Los datos publicados en la prestigiosa revista Nano-Micro Letters demuestran la viabilidad técnica del nuevo componente a través de hitos de resistencia inéditos. Cuando la batería se sometió a la velocidad extrema de carga de 4 minutos, mantuvo una capacidad de carga eléctrica de 80,1 mAh g⁻¹ (miliamperios-hora por gramo), una cifra que representa cerca de la mitad del rendimiento convencional del litio, pero a una velocidad sustancialmente mayor. No obstante, al moderar la carga a un ritmo de 20 minutos, alcanzó 2000 ciclos perfectos y retuvo el 90% de su capacidad de almacenamiento, con lo que igualó los estándares de longevidad del litio comercial con costos drásticamente menores. En las pruebas, el sistema registró +6000 horas de carga y descarga continuas sin cortocircuitos, 4 minutos para una carga completa de 0% a 100%, y 2000 ciclos manteniendo el 90% de su capacidad original a velocidad moderada.
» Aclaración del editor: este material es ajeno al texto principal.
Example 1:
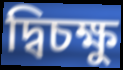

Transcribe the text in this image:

দ্বিচক্ষু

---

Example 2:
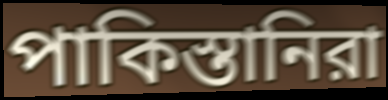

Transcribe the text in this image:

পাকিস্তানিরা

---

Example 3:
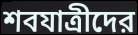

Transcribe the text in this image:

শবযাত্রীদের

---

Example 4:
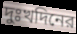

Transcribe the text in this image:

দুঃখদিনের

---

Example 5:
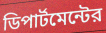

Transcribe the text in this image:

ডিপার্টমেন্টের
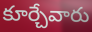
కూర్చేవారు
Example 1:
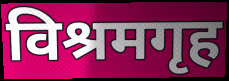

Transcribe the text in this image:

विश्रमगृह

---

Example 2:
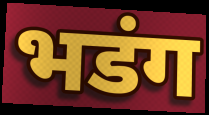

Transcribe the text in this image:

भडंग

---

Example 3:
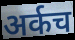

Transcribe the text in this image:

अर्कच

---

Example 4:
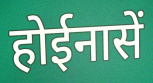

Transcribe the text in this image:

होईनासें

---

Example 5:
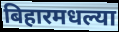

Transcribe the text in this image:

बिहारमधल्या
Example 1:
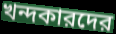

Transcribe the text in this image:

খন্দকারদের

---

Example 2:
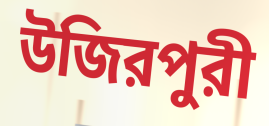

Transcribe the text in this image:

উজিরপুরী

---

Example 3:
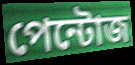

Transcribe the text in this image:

পেন্টোজ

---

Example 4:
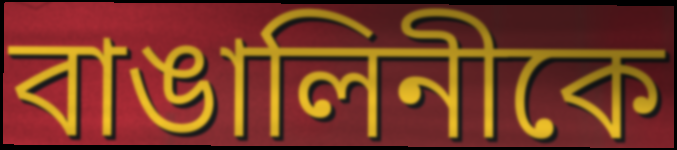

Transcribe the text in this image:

বাঙালিনীকে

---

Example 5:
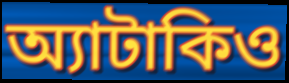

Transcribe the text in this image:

অ্যাটাকিও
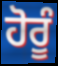
ਹੋਰੂੰ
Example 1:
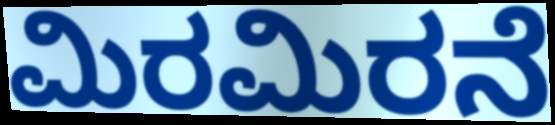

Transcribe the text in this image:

ಮಿರಮಿರನೆ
El ánodo de sodio metálico, en reemplazo del grafito pesado de las baterías comunes de iones de sodio, ofrece propiedades de ligereza y densidad que permiten celdas tan compactas como las de litio, pero inmunes al fenómeno de fuga térmica. Esta reacción en cadena provoca que las baterías convencionales ardan al dañarse. Como los iones de sodio son más voluminosos, no fluyen con suficiente rapidez hacia las microfisuras, lo que erradica el riesgo de incendio. La velocidad de recarga sigue siendo la gran asignatura pendiente para la adopción masiva de vehículos eléctricos (VE). Actualmente, los modelos líderes del mercado requieren infraestructuras masivas o tiempos prolongados para recuperar su autonomía, como los cargadores especiales de 1 MW del BYD Denza o los supercargadores de Tesla.